Nel dibattito su cosa renda efficace un Project Manager, emerge spesso una domanda fondamentale: è questione di leadership o di rispetto? La verità è che questi due concetti si intrecciano in modo indissolubile, sovrapponendosi fino a diventare una cosa sola. E al centro di entrambi c'è un elemento apparentemente semplice ma profondamente trasformativo: la presenza.
"Esserci" per il proprio team non significa necessariamente condividere lo stesso spazio fisico. In un'era di lavoro ibrido e team distribuiti, la presenza si manifesta in molteplici forme: una chiamata nel momento del bisogno, un messaggio di incoraggiamento, un'email di risposta tempestiva, persino un semplice cenno che comunica "ti vedo, ti ascolto". Ciò che conta davvero è la sostanza: dedicare attenzione, cura e tempo - la risorsa più preziosa che possediamo
Quando un Project Manager sceglie di dedicare tempo al proprio team, sta trasmettendo un messaggio potente e inequivocabile: "Siete importanti. Il vostro lavoro conta. Io sono qui per voi". Questo investimento emotivo e temporale crea un circolo virtuoso di motivazione, impegno e fiducia reciproca.
Al contrario, l'assenza ripetuta comunica l'opposto con la stessa chiarezza: "Ci sono priorità più importanti di voi". Non servono parole per trasmettere questo messaggio - è la mancanza stessa a parlare, forte e chiaro.
Naturalmente, nessun PM può essere onnipresente. Il team comprende le emergenze, le riunioni strategiche, i momenti di alta pressione in cui la disponibilità è limitata. Esiste una comprensione tacita, un margine di tolleranza che ogni gruppo di lavoro sviluppa naturalmente.

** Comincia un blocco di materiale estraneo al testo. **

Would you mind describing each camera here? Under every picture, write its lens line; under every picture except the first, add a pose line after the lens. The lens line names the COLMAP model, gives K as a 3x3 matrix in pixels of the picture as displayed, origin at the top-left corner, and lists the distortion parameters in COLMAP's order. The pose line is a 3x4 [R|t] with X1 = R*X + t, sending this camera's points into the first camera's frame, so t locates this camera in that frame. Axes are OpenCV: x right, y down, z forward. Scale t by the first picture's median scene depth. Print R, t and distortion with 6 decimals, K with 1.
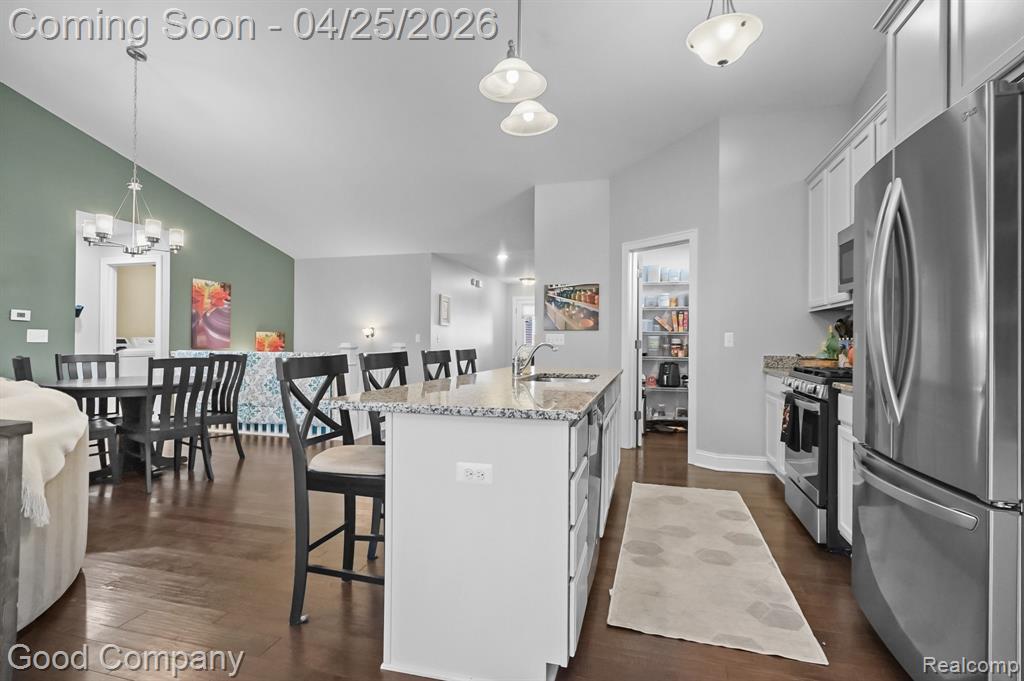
lens RADIAL K [[510.1, 0, 508.2], [0, 510.1, 338.0], [0, 0, 1]] dist [0.003735, 0.000839]
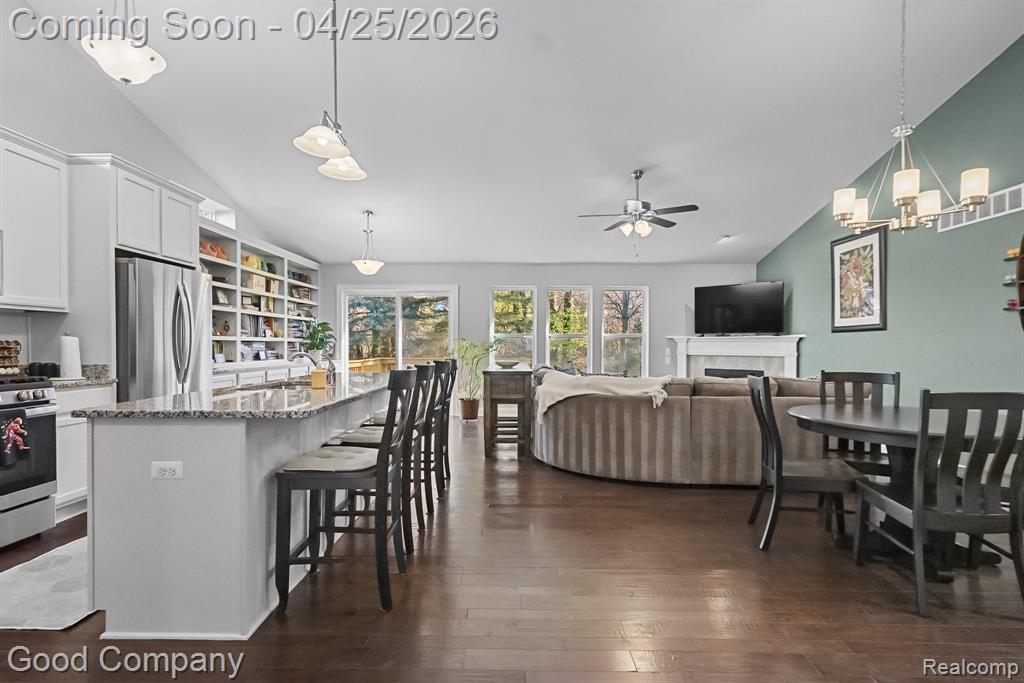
lens RADIAL K [[511.2, 0, 510.0], [0, 511.2, 347.3], [0, 0, 1]] dist [-0.001218, 0.000503]
pose [[-0.968103, -0.008298, -0.250414, -0.048206], [-0.008793, 0.999961, 0.000857, -0.003562], [0.250397, 0.003031, -0.968139, 1.343313]]
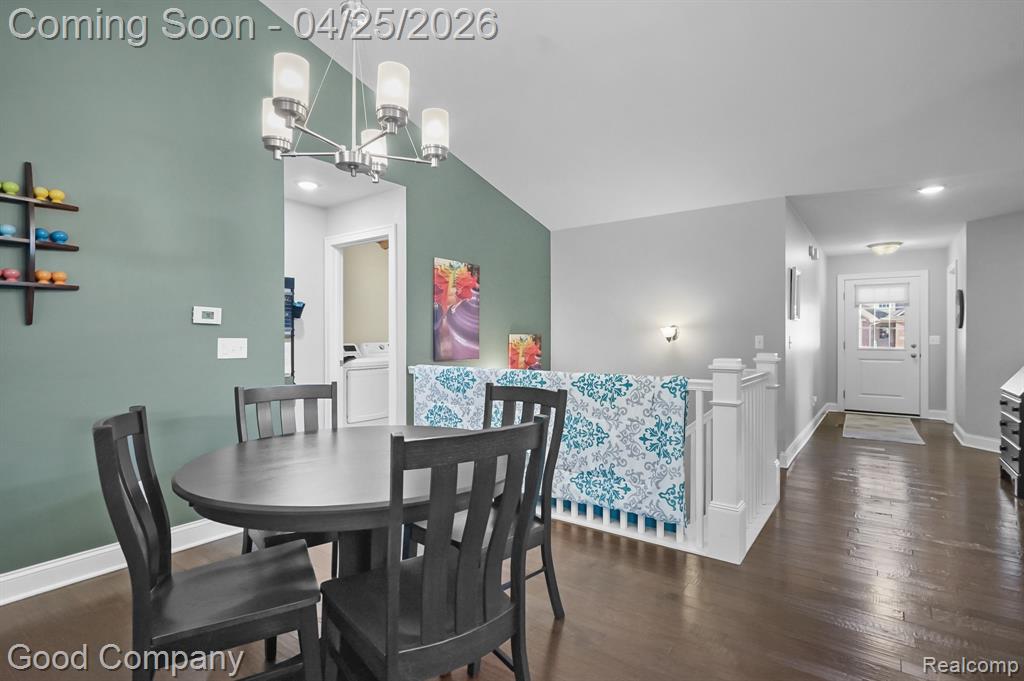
lens RADIAL K [[510.1, 0, 508.2], [0, 510.1, 338.0], [0, 0, 1]] dist [0.003735, 0.000839]
pose [[0.935434, -0.007314, -0.353426, -0.398891], [0.009747, 0.999939, 0.005105, -0.017146], [0.353367, -0.008221, 0.935448, 0.556418]]
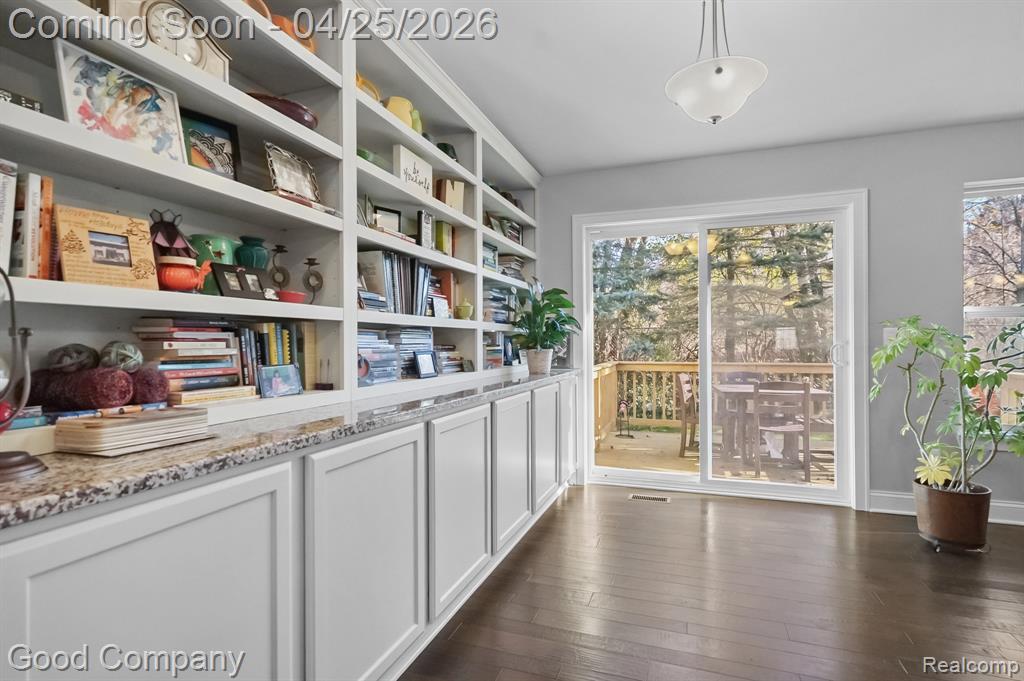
lens RADIAL K [[511.7, 0, 510.6], [0, 511.7, 337.2], [0, 0, 1]] dist [0.000604, 0.000508]
pose [[-0.996932, -0.002001, 0.078248, 0.121955], [-0.003096, 0.999899, -0.013878, 0.004256], [-0.078213, -0.014078, -0.996837, 0.375522]]
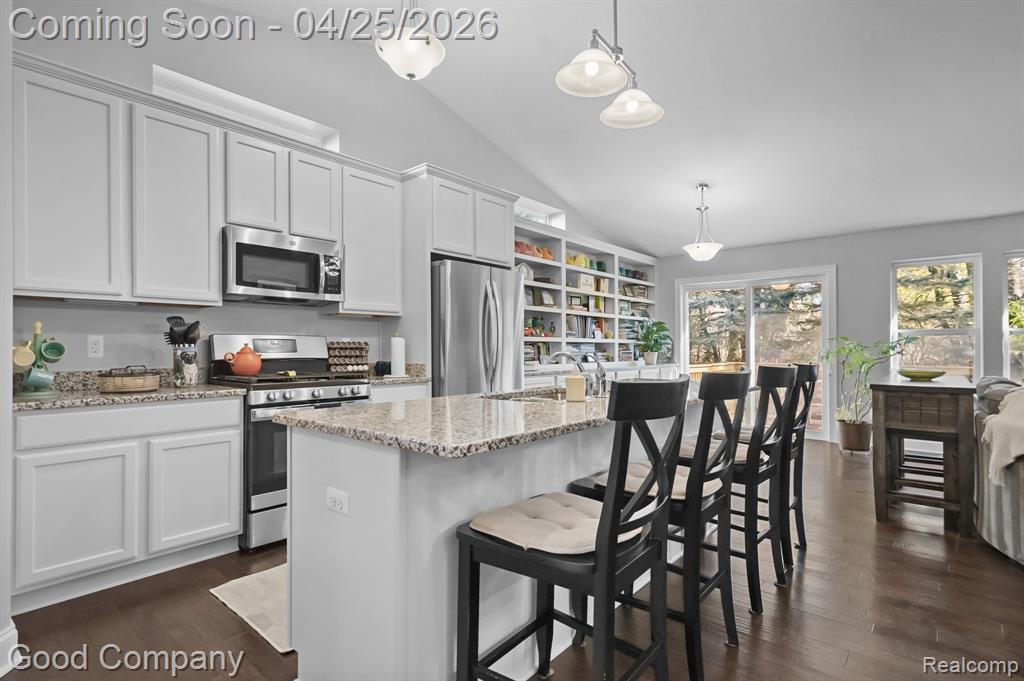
lens RADIAL K [[502.8, 0, 509.6], [0, 502.8, 342.5], [0, 0, 1]] dist [-0.000533, 0.000376]
pose [[-0.901989, -0.001320, 0.431757, -0.117087], [-0.006923, 0.999911, -0.011405, 0.002786], [-0.431704, -0.013276, -0.901918, 1.107882]]
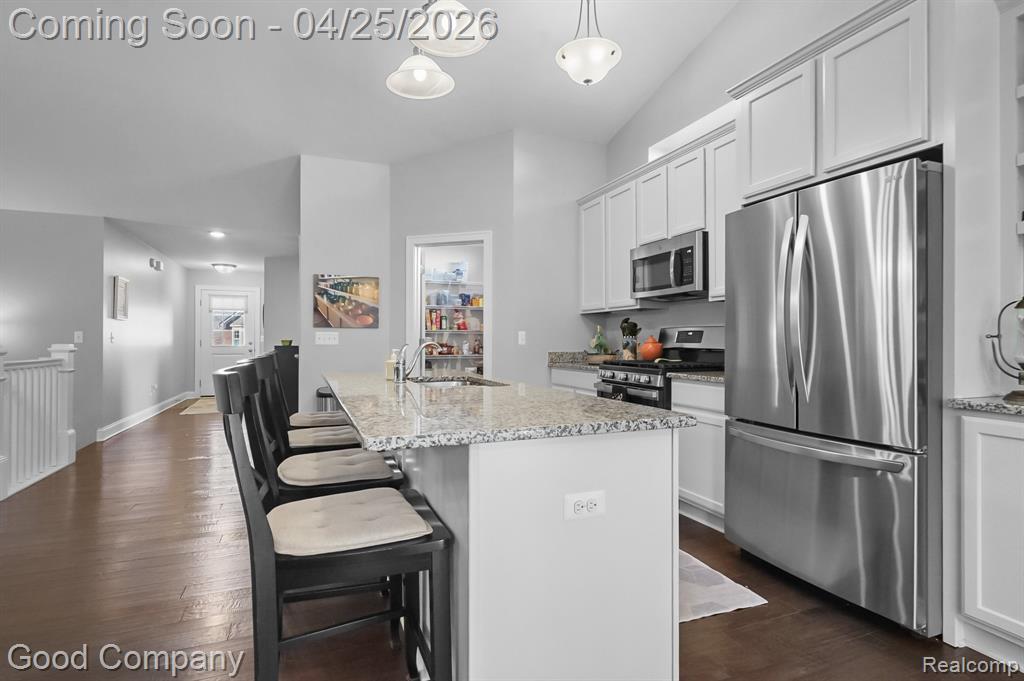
lens RADIAL K [[511.7, 0, 510.6], [0, 511.7, 337.2], [0, 0, 1]] dist [0.000604, 0.000508]
pose [[0.792833, -0.002979, 0.609432, -0.224461], [0.001743, 0.999995, 0.002620, -0.001070], [-0.609436, -0.001015, 0.792834, 0.147148]]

Ma esiste anche un limite - soggettivo, mai esplicitamente dichiarato - oltre il quale quella comprensione si trasforma in frustrazione. Quando questo confine viene oltrepassato troppo spesso o troppo a lungo, accade qualcosa di più grave di una semplice inefficienza operativa: si incrina la fiducia, il collante invisibile che tiene unito un team e che rende possibile affrontare sfide complesse insieme.
La vera leadership di un Project Manager non si misura solo nei risultati tangibili o nelle milestone raggiunte. Si manifesta soprattutto nella capacità quotidiana di essere presente, di dedicare quella risorsa scarsa e preziosa che è il proprio tempo alle persone che rendono possibile il successo del progetto. Perché alla fine, un progetto non è fatto di task e diagrammi di Gantt: è fatto di persone che lavorano insieme verso un obiettivo comune, guidate da qualcuno che dimostra, con la propria presenza, che il loro contributo conta davvero.